- [The problem] In the entries that follow, find each line with the word "color" and copy it.

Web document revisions

------------------------------------------------------------------------

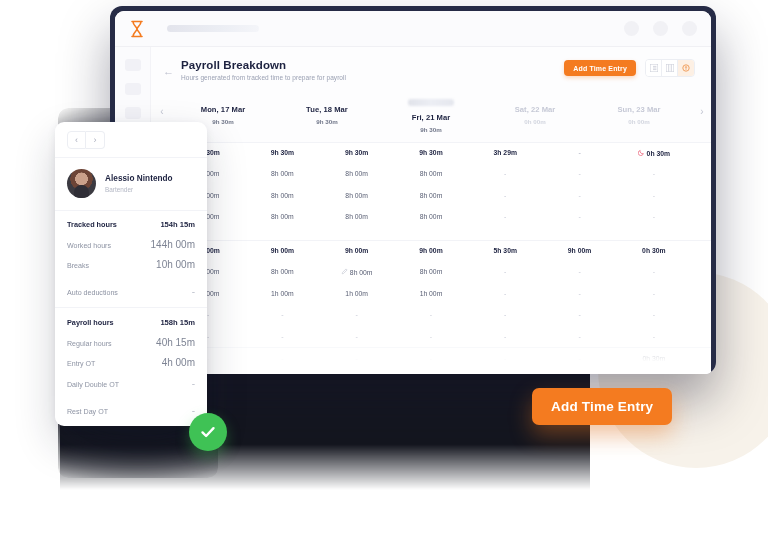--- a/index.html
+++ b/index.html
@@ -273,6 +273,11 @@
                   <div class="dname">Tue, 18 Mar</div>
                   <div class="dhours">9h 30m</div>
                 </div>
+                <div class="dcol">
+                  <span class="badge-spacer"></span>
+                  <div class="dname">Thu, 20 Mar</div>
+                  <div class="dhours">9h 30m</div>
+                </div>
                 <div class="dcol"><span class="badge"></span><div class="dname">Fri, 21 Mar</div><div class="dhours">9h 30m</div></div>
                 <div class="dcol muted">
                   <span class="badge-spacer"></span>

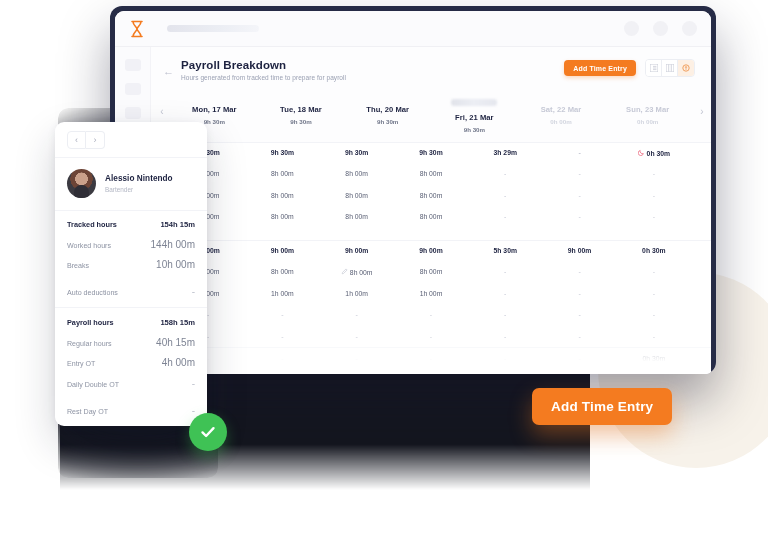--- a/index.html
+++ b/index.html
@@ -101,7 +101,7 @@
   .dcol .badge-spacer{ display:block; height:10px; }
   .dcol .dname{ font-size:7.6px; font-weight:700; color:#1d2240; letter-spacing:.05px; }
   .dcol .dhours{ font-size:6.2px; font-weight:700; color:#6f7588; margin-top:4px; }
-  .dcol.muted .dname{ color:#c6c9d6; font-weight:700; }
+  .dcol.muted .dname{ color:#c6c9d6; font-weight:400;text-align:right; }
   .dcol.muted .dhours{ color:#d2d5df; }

------------------------------------------------------------------------

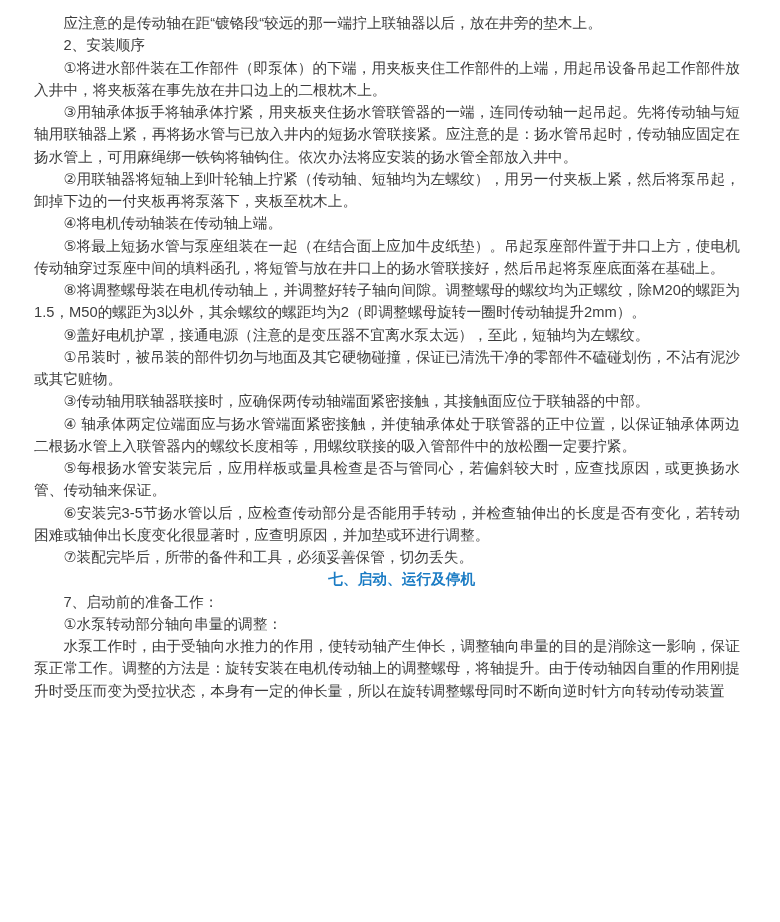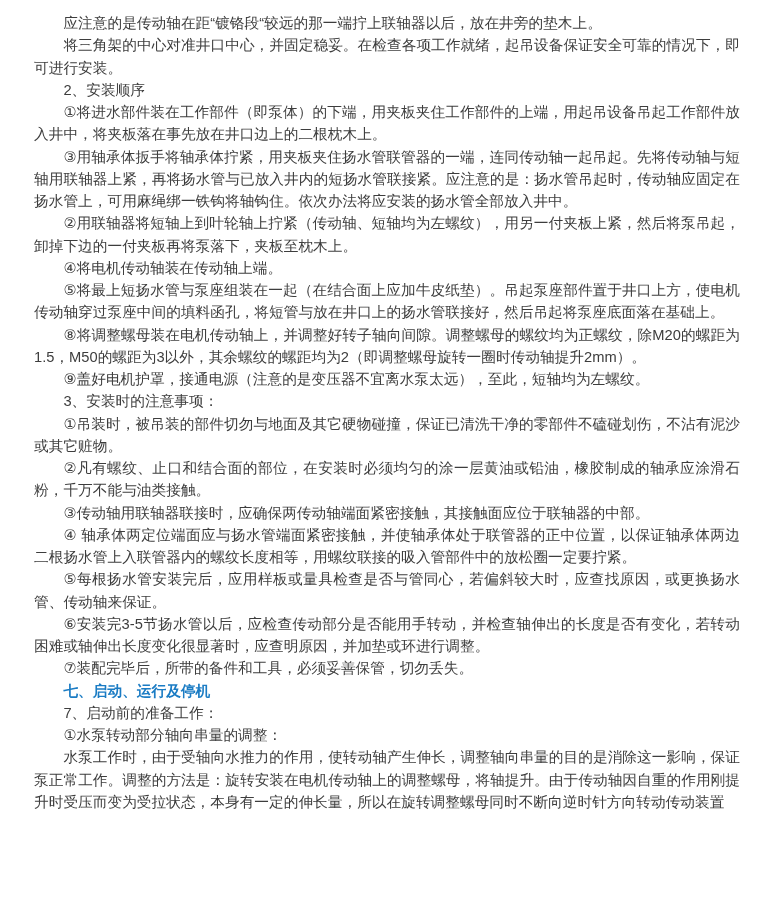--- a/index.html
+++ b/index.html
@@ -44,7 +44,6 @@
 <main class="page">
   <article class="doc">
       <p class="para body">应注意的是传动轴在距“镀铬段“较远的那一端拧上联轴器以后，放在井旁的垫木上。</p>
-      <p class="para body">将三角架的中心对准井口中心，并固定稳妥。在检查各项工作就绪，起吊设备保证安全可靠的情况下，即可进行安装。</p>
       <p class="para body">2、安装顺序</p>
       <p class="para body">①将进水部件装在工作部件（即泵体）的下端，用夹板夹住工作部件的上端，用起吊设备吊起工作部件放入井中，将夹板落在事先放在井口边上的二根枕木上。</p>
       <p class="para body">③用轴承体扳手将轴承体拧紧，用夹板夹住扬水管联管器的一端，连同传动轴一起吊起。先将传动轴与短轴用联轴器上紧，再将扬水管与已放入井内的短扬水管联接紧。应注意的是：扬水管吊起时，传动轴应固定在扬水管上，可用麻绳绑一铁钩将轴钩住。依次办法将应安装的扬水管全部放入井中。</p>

------------------------------------------------------------------------

- [Written reply]
   .dcol .dname{ font-size:7.6px; font-weight:700; color:#1d2240; letter-spacing:.05px; }
   .dcol .dhours{ font-size:6.2px; font-weight:700; color:#6f7588; margin-top:4px; }
-  .dcol.muted .dname{ color:#c6c9d6; font-weight:700; }
+  .dcol.muted .dname{ color:#c6c9d6; font-weight:400;text-align:right; }
   .dcol.muted .dhours{ color:#d2d5df; }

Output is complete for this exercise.